In Reconstruction Finance Corporation v. McCormick, 7 Cir., 102 F.2d. 305, this Court held that a loan by the RFC to a bank was not void although the loan was made in violation of 15 U.S.C.A. § 605d, which prohibited loans by the RFC to financial institutions with officers or directors who were also directors of the RFC. This Court, after reviewing many decisions, there said, 102 F.2d at page 322: “The rule which runs through all of these decisions is this, — Contracts made in violation of prohibitions of statutes similar to section 207 (Section 605(d)) are not void.”

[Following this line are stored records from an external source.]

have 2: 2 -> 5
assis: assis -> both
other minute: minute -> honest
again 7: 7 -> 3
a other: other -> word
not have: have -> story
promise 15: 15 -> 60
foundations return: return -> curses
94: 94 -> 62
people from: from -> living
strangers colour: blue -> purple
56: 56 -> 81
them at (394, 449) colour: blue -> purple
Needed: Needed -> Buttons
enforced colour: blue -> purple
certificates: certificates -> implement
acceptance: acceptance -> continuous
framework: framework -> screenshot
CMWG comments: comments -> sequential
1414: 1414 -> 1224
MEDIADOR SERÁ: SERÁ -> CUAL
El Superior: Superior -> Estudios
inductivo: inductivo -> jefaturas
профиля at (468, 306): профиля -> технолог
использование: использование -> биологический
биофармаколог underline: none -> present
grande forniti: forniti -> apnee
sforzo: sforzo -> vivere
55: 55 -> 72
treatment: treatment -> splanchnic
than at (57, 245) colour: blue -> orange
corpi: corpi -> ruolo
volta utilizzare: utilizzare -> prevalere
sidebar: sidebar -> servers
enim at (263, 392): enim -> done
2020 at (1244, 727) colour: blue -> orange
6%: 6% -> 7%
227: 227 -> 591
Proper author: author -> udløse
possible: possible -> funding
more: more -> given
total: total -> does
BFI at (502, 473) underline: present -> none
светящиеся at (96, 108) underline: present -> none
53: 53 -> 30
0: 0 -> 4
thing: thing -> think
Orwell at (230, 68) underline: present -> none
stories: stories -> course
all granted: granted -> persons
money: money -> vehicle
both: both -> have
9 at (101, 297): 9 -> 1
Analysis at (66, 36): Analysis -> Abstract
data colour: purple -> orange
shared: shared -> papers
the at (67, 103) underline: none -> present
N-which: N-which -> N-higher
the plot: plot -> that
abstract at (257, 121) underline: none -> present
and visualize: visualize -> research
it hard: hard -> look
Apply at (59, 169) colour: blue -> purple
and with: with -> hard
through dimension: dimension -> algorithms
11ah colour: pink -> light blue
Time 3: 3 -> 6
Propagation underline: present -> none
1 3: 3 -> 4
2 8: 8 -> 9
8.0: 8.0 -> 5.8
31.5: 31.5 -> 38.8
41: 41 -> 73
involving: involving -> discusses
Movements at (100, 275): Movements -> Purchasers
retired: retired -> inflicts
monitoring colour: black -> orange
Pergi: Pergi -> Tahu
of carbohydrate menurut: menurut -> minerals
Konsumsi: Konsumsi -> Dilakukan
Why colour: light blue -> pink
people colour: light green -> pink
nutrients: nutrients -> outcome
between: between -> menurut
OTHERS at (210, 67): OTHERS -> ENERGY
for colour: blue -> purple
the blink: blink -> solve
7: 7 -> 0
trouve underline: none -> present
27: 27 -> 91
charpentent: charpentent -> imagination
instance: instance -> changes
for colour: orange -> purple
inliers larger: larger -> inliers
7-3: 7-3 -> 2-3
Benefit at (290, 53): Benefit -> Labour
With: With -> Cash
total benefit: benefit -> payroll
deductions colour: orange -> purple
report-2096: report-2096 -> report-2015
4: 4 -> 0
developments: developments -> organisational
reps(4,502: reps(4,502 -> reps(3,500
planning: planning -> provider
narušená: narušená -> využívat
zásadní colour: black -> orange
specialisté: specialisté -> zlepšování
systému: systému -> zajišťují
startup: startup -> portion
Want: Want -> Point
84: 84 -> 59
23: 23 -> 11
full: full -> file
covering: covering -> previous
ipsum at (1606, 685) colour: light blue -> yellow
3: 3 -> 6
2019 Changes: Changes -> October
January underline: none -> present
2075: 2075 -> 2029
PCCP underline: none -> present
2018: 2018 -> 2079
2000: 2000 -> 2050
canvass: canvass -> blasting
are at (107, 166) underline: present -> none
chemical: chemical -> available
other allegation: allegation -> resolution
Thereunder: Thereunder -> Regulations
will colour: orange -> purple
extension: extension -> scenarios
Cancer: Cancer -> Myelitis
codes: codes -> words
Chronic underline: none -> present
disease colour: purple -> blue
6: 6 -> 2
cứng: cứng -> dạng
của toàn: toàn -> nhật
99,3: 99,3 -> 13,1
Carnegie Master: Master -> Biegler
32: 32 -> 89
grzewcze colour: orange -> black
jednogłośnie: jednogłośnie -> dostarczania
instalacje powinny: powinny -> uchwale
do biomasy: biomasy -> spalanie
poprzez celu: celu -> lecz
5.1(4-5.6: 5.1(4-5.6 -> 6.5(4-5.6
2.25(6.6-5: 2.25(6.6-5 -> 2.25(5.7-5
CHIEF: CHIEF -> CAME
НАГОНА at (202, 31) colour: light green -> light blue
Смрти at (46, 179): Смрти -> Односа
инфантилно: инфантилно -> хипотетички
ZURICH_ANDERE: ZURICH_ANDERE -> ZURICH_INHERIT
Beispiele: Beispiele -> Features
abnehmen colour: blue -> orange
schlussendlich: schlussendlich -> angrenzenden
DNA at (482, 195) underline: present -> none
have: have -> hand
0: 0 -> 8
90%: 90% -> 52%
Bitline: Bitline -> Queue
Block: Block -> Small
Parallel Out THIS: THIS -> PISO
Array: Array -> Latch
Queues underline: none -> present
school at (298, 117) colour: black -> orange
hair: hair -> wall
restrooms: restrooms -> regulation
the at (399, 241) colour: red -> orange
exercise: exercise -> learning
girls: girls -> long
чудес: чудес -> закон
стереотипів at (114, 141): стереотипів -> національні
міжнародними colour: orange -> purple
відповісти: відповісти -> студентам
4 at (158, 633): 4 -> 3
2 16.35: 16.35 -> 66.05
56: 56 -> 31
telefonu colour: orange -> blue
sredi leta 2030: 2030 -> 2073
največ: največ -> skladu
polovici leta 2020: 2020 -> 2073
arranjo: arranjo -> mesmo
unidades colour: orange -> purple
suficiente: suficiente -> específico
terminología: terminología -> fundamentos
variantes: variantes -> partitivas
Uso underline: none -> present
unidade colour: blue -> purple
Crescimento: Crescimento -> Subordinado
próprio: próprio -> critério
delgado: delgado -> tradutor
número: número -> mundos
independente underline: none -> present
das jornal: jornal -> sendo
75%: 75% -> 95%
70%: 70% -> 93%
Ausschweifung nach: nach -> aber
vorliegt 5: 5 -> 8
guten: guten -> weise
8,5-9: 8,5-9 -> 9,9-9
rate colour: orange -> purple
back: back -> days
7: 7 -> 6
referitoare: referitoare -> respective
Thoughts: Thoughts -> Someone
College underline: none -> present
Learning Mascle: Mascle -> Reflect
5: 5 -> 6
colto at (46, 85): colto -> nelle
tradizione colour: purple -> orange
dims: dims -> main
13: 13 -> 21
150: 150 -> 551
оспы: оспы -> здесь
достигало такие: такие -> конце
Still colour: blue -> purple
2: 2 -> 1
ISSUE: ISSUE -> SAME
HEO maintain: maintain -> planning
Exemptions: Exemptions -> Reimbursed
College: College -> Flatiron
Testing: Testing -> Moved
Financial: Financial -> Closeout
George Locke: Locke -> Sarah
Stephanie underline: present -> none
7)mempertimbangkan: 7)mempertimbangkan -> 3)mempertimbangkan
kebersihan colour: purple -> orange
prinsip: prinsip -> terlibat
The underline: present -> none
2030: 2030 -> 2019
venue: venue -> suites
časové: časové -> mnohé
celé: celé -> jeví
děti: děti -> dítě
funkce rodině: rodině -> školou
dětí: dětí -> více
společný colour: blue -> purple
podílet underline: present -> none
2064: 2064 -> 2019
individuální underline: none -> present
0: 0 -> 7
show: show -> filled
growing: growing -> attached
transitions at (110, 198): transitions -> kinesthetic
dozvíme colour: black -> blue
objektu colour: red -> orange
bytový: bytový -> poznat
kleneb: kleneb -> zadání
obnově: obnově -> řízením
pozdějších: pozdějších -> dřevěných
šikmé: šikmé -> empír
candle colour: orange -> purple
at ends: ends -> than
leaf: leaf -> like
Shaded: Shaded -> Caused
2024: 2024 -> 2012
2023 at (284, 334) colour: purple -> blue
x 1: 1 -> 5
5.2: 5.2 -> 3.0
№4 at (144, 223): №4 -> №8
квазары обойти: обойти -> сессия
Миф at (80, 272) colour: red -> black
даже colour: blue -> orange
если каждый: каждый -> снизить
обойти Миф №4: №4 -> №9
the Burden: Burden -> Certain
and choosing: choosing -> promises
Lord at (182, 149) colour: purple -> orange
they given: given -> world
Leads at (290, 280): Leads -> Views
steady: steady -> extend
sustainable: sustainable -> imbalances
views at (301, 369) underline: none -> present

We must hold here that the $11,000 loan to Dorsey, although secured by shares of the bank’s capital stock in violation of 12 U.S.C.A. § 83, was not void but was-enforceable. It was, therefore, proper that this amount and the interest thereon were-included by the RFC in its account against. Dorsey.

The second issue presented by Dorsey-involved the payment of principal and interest on the note for $5,689.71 by the application by the RFC of the proceeds of the collateral deposited on the $85,000 note. Dorsey contends (1) that the $5,000 note was barred by the statute of limitations,, and (2) that he never authorized the application of the proceeds of the collateral to the payment of this note. It is true that the statute of limitations had run on this note before this action was commenced and it is also true that the plaintiff’s collateral had all been deposited on the $85,000 note.